- [Assignment]: Within the entries below, find the portion that opens with the line containing "thumb cmc: (254, 288)" and closes with the line containing "pinky tip: (309, 293)". Retype that portion exactly and only.

::::::::::

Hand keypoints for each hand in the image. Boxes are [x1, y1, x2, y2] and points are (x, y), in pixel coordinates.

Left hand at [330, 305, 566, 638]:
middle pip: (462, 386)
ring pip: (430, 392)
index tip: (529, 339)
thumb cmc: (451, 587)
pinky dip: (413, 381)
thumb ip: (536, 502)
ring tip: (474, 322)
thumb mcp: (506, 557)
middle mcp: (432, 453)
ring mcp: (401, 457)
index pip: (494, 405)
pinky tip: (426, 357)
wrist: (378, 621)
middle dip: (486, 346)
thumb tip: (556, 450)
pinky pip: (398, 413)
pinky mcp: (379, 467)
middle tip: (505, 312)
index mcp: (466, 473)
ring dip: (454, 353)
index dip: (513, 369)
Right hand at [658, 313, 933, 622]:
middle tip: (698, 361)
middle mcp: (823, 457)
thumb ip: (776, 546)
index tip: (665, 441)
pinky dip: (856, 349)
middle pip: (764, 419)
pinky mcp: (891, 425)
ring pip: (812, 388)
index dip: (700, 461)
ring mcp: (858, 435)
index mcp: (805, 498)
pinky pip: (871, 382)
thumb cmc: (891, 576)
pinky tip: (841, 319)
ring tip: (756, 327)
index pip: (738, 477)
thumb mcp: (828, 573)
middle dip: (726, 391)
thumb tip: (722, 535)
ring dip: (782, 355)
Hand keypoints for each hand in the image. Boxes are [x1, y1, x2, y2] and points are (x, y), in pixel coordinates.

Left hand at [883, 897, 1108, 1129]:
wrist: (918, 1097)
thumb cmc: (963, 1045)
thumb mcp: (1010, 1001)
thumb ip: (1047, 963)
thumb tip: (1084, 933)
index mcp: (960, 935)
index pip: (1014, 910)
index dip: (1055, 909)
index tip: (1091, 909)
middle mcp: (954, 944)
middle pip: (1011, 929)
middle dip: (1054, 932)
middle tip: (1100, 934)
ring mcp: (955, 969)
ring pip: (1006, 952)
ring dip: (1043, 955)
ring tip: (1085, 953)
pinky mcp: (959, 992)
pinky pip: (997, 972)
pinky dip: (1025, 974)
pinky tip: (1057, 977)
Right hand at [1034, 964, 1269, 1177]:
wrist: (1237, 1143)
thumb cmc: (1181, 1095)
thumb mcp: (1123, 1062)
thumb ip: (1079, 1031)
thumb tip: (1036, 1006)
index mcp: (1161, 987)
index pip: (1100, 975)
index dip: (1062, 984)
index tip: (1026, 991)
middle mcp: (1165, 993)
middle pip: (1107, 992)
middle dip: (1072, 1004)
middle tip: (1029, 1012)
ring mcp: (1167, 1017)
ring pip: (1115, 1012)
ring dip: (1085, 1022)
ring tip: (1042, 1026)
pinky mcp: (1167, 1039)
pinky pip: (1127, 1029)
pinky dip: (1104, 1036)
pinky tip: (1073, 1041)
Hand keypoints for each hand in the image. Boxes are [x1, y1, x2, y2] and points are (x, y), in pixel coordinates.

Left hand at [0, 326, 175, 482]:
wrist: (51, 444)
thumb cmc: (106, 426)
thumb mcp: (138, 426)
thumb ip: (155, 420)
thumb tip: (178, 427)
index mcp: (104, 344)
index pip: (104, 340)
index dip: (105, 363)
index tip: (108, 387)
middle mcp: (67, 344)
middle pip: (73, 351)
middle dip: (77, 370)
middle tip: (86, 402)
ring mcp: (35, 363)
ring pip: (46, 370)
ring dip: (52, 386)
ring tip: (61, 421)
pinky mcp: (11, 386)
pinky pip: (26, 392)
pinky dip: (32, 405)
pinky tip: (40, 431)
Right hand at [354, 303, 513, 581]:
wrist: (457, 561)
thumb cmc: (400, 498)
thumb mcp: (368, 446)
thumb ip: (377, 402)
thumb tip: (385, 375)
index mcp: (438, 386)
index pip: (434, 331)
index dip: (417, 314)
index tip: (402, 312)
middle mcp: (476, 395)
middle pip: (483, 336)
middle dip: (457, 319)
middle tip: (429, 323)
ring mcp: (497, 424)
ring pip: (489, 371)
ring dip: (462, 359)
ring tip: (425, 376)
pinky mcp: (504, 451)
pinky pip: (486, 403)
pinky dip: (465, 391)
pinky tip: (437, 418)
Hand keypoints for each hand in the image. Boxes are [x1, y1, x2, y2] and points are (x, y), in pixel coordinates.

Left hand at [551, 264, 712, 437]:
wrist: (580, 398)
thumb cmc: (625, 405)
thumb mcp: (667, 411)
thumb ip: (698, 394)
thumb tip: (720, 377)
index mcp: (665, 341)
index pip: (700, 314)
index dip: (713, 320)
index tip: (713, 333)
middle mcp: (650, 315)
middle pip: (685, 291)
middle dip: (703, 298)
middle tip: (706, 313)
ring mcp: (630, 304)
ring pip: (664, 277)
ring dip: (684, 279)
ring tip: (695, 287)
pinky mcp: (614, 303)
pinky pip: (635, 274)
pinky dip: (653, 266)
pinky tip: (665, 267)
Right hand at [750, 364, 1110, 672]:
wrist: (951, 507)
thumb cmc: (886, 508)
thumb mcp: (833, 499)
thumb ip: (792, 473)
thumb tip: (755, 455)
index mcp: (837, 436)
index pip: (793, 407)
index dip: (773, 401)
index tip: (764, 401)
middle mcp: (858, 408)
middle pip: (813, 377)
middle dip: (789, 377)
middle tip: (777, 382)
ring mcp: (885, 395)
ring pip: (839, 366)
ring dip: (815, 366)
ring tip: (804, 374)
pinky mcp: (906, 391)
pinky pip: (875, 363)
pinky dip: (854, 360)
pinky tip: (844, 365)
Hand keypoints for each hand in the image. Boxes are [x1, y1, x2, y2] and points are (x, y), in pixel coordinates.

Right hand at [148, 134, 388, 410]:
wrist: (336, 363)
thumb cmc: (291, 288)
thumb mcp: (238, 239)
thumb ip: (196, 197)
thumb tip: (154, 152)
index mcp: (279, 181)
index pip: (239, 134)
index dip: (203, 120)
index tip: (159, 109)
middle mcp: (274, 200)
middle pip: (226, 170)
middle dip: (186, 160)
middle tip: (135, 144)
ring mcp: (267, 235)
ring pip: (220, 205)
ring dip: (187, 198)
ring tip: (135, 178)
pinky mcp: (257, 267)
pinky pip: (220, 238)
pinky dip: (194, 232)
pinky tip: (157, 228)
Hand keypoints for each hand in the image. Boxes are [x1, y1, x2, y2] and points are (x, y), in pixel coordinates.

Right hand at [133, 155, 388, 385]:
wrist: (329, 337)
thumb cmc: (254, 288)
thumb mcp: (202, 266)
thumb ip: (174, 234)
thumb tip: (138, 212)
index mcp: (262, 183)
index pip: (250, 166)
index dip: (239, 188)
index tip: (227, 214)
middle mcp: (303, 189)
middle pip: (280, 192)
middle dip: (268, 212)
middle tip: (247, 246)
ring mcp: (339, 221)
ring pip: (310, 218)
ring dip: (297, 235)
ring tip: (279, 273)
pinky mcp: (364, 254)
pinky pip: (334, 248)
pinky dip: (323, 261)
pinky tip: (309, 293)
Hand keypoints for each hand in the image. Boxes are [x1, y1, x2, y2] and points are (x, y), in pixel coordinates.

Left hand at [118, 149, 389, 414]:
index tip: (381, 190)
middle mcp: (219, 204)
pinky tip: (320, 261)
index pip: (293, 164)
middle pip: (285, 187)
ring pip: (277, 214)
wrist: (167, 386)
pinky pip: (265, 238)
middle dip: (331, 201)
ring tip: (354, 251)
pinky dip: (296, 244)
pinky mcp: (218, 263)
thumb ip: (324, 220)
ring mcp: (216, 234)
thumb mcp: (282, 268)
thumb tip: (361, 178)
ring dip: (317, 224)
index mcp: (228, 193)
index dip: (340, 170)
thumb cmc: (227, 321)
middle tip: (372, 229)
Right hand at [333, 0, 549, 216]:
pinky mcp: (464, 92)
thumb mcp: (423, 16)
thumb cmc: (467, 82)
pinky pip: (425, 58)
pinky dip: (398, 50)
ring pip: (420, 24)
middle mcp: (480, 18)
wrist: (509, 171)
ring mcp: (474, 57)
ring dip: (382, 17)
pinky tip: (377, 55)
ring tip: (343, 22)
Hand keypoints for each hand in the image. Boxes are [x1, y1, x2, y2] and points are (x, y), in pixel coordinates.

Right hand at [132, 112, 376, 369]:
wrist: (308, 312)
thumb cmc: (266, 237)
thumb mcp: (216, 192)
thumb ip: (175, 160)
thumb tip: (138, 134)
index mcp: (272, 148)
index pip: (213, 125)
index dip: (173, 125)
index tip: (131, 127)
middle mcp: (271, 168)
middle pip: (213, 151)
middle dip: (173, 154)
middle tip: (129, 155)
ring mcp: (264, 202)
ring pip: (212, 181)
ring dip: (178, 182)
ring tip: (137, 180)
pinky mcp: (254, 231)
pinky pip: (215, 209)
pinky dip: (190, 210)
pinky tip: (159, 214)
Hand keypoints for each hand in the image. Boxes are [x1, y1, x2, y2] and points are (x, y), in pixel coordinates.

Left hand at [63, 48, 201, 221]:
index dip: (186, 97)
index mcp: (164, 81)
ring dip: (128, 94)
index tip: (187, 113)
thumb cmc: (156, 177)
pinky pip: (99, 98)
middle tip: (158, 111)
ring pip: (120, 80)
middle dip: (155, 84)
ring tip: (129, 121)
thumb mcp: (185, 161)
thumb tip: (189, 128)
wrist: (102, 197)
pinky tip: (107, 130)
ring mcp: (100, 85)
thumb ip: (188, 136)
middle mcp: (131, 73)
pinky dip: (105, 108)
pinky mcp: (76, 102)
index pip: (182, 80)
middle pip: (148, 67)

::::::::::

- [Result of the task]:
thumb cmc: (254, 288)
thumb mcp: (202, 266)
thumb ip: (174, 234)
thumb tip: (138, 212)
index mcp: (262, 183)
index pip: (250, 166)
index dip: (239, 188)
index tip: (227, 214)
middle mcp: (303, 189)
middle pip: (280, 192)
middle dip: (268, 212)
middle tip: (247, 246)
ring mcp: (339, 221)
ring pip: (310, 218)
ring dip: (297, 235)
ring tip: (279, 273)
pinky mcp: (364, 254)
pinky pip: (334, 248)
pinky dip: (323, 261)
pinky tip: (309, 293)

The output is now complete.